#### Aim of the exercise
Every word of the data must be reproduced in your reply exactly.
Provided records: Begin
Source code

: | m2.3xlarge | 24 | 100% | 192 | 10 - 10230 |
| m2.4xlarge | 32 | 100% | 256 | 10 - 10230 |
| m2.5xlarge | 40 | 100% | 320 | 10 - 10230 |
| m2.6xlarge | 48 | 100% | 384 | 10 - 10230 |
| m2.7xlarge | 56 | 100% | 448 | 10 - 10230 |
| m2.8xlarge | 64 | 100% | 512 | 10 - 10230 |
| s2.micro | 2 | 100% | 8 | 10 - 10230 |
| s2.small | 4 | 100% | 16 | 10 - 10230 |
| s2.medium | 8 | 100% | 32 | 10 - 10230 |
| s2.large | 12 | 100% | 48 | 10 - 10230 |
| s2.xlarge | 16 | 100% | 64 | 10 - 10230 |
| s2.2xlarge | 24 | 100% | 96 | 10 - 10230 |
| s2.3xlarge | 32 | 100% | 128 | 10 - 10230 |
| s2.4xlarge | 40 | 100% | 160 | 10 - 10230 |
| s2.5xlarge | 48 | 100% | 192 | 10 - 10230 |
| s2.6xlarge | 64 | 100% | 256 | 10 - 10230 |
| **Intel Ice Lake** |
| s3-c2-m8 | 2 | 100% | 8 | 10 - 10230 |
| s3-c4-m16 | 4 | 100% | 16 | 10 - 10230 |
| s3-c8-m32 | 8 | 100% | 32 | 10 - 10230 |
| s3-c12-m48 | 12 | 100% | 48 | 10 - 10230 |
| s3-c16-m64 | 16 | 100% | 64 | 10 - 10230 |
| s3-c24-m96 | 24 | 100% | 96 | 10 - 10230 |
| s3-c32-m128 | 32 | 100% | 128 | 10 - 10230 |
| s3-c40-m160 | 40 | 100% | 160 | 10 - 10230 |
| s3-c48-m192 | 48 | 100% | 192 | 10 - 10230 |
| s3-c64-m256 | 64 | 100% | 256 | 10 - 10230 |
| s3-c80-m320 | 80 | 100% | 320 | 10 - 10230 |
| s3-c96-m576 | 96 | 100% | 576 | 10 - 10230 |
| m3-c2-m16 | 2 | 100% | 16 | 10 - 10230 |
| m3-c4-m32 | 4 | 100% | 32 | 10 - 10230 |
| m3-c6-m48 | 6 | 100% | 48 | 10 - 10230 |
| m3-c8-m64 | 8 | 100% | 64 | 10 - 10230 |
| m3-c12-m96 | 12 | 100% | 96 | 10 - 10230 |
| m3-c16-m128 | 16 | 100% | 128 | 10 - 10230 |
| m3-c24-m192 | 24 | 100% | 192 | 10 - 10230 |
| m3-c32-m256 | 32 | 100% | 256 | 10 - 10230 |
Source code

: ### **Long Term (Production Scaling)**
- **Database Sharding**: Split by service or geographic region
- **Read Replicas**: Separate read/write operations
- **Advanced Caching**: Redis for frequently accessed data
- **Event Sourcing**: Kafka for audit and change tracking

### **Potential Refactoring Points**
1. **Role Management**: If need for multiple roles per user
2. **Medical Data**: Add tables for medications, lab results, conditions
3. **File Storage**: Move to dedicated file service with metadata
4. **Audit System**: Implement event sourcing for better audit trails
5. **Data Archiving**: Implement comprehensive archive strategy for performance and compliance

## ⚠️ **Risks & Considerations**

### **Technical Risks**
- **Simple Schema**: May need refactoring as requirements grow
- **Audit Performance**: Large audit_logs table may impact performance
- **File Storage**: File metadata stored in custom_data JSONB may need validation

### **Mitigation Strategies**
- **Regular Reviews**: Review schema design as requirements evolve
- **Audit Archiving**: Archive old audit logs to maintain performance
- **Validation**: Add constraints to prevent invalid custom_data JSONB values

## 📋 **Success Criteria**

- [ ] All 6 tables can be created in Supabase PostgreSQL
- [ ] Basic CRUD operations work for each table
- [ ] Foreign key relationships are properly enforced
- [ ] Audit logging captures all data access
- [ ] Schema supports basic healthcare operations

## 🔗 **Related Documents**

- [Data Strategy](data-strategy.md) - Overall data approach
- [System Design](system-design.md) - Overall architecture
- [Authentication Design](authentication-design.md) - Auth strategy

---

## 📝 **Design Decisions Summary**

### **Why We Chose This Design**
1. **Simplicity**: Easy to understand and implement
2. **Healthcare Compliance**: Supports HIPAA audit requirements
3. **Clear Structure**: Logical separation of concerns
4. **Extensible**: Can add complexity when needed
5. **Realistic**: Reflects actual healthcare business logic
Provided records: End
#### Answer to the exercise
Source code

: | m2.3xlarge | 24 | 100% | 192 | 10 - 10230 |
| m2.4xlarge | 32 | 100% | 256 | 10 - 10230 |
| m2.5xlarge | 40 | 100% | 320 | 10 - 10230 |
| m2.6xlarge | 48 | 100% | 384 | 10 - 10230 |
| m2.7xlarge | 56 | 100% | 448 | 10 - 10230 |
| m2.8xlarge | 64 | 100% | 512 | 10 - 10230 |
| s2.micro | 2 | 100% | 8 | 10 - 10230 |
| s2.small | 4 | 100% | 16 | 10 - 10230 |
| s2.medium | 8 | 100% | 32 | 10 - 10230 |
| s2.large | 12 | 100% | 48 | 10 - 10230 |
| s2.xlarge | 16 | 100% | 64 | 10 - 10230 |
| s2.2xlarge | 24 | 100% | 96 | 10 - 10230 |
| s2.3xlarge | 32 | 100% | 128 | 10 - 10230 |
| s2.4xlarge | 40 | 100% | 160 | 10 - 10230 |
| s2.5xlarge | 48 | 100% | 192 | 10 - 10230 |
| s2.6xlarge | 64 | 100% | 256 | 10 - 10230 |
| **Intel Ice Lake** |
| s3-c2-m8 | 2 | 100% | 8 | 10 - 10230 |
| s3-c4-m16 | 4 | 100% | 16 | 10 - 10230 |
| s3-c8-m32 | 8 | 100% | 32 | 10 - 10230 |
| s3-c12-m48 | 12 | 100% | 48 | 10 - 10230 |
| s3-c16-m64 | 16 | 100% | 64 | 10 - 10230 |
| s3-c24-m96 | 24 | 100% | 96 | 10 - 10230 |
| s3-c32-m128 | 32 | 100% | 128 | 10 - 10230 |
| s3-c40-m160 | 40 | 100% | 160 | 10 - 10230 |
| s3-c48-m192 | 48 | 100% | 192 | 10 - 10230 |
| s3-c64-m256 | 64 | 100% | 256 | 10 - 10230 |
| s3-c80-m320 | 80 | 100% | 320 | 10 - 10230 |
| s3-c96-m576 | 96 | 100% | 576 | 10 - 10230 |
| m3-c2-m16 | 2 | 100% | 16 | 10 - 10230 |
| m3-c4-m32 | 4 | 100% | 32 | 10 - 10230 |
| m3-c6-m48 | 6 | 100% | 48 | 10 - 10230 |
| m3-c8-m64 | 8 | 100% | 64 | 10 - 10230 |
| m3-c12-m96 | 12 | 100% | 96 | 10 - 10230 |
| m3-c16-m128 | 16 | 100% | 128 | 10 - 10230 |
| m3-c24-m192 | 24 | 100% | 192 | 10 - 10230 |
| m3-c32-m256 | 32 | 100% | 256 | 10 - 10230 |
Source code

: ### **Long Term (Production Scaling)**
- **Database Sharding**: Split by service or geographic region
- **Read Replicas**: Separate read/write operations
- **Advanced Caching**: Redis for frequently accessed data
- **Event Sourcing**: Kafka for audit and change tracking

### **Potential Refactoring Points**
1. **Role Management**: If need for multiple roles per user
2. **Medical Data**: Add tables for medications, lab results, conditions
3. **File Storage**: Move to dedicated file service with metadata
4. **Audit System**: Implement event sourcing for better audit trails
5. **Data Archiving**: Implement comprehensive archive strategy for performance and compliance

## ⚠️ **Risks & Considerations**

### **Technical Risks**
- **Simple Schema**: May need refactoring as requirements grow
- **Audit Performance**: Large audit_logs table may impact performance
- **File Storage**: File metadata stored in custom_data JSONB may need validation

### **Mitigation Strategies**
- **Regular Reviews**: Review schema design as requirements evolve
- **Audit Archiving**: Archive old audit logs to maintain performance
- **Validation**: Add constraints to prevent invalid custom_data JSONB values

## 📋 **Success Criteria**

- [ ] All 6 tables can be created in Supabase PostgreSQL
- [ ] Basic CRUD operations work for each table
- [ ] Foreign key relationships are properly enforced
- [ ] Audit logging captures all data access
- [ ] Schema supports basic healthcare operations

## 🔗 **Related Documents**

- [Data Strategy](data-strategy.md) - Overall data approach
- [System Design](system-design.md) - Overall architecture
- [Authentication Design](authentication-design.md) - Auth strategy

---

## 📝 **Design Decisions Summary**

### **Why We Chose This Design**
1. **Simplicity**: Easy to understand and implement
2. **Healthcare Compliance**: Supports HIPAA audit requirements
3. **Clear Structure**: Logical separation of concerns
4. **Extensible**: Can add complexity when needed
5. **Realistic**: Reflects actual healthcare business logic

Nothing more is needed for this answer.